Mais puisque je pose « la » question, voulez-vous entendre « ma » réponse ? J’ai plus de 108 rêves réalisables à réaliser. Des rêves qui traînaient dans les coins de tiroirs depuis longtemps. Des désirs inattendus et des projets laissés pour contre parce qu’il y avait la vie devant soi. Surprise ! Quand je prends un galon à mesurer et que j’y repère mon cinquante ferme, je constate qu’une bonne partie de ma vie s’étale de tout son long derrière moi. Le temps presse et je n’emporterai pas en terre quelques babioles que ce soit. C’est pourquoi je clame haut et fort que c’est chaque matin, à mon réveil, que je plonge dans mes rêves ; ceux que je porte dans un baluchon trop pesant maintenant et qui tentent de me précéder, marchant droit devant moi, dans l’insistance de se réaliser.

Toutefois, qu’on soit riche ou pas, le cercueil ne partira pas les poches pleines, ni d’argent, ni de rêves. Les déboires de l’occident bien nanti appellent au secours les capteurs de rêves qui se résilient à se mettre en action. Vivre et créer en temps de crise. La crise curative, voici un bon titre à inscrire noir sur blanc à la une de mon quotidien préféré. Et si la crise actuelle s’avérait curative et qu’un verre à moitié vide devenait soudainement « plein » par les yeux de celui qui regardent et qui crée sa propre réalité, relative, me direz-vous. Et bien, nous y voilà. La relativité d’Einstein nous sauvera par le choix exceptionnel que nous possédons, tous, celui d’une perception relative de notre propre existence. Laurent Paquin lui-même affirme que tout est relatif et il ne nous apprend rien en riant un peu de nous. La perte et le gain sont relatifs à chacun.

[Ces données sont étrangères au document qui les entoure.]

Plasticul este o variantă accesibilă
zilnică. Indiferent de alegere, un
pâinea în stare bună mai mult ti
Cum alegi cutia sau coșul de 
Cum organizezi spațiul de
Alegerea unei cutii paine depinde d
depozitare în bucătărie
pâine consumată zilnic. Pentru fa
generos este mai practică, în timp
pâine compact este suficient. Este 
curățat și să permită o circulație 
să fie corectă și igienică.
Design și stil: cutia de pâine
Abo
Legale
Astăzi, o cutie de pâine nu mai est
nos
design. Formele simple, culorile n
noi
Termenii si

Devant toutes les menaces qui pèsent actuellement sur les enfants du capitalisme, je vous surprendrai peut-être en vous révélant que la plus destructrice des menaces est le mépris que nous entretenons envers nos propres rêves, par l’ignorance et l’indifférence à leur égard. Tuer sa propre créativité est la maladie auto-immune la plus mortelle que nos sociétés tolèrent silencieusement et insidieusement. L’insistante attention portée sur l’argent, les gains et les pertes des riches et des pauvres, nous détourne de l’œuf d’or que nous portons tous : une vision, une mission, un rêve, un projet, une réalisation qui, inévitablement, impliquent le tissu collectif et risque une saine contamination par la force de son antidote : la joie inhérente à toute réalisation.

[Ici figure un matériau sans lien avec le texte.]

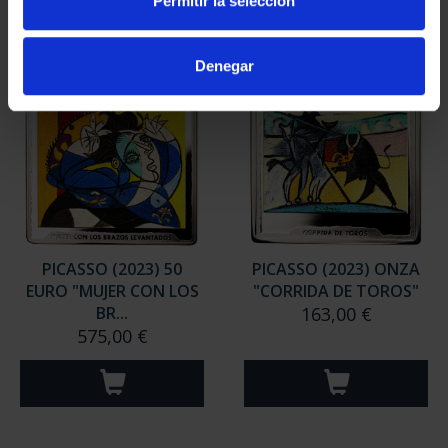
Permitir la selección
Denegar
PICASSO (2023) 50
PICASSO (2023) ONZA
EURO "MUJER CON LOS
"CORRIDA DE TOROS"
BR...
163,00 €
575,00 €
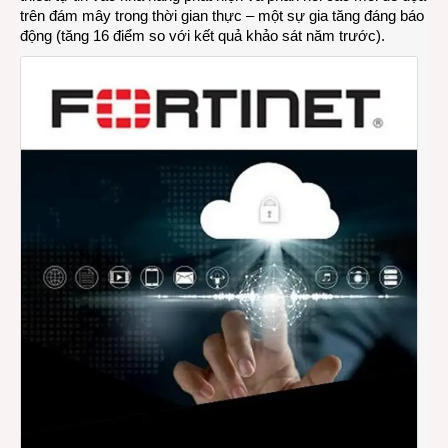
trên đám mây trong thời gian thực – một sự gia tăng đáng báo
động (tăng 16 điểm so với kết quả khảo sát năm trước).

Dans ces temps de grandes bascules où les repères changent d’identité, nos rêves méritent un regard bienveillant et une considération sincère dans l’espoir d’une réalisation prochaine. Le rêve donne vie à la matière grise, il entretient la foi et la joie, denrées rares dans un monde à la dérive et qui sont les fondations solides de la créativité.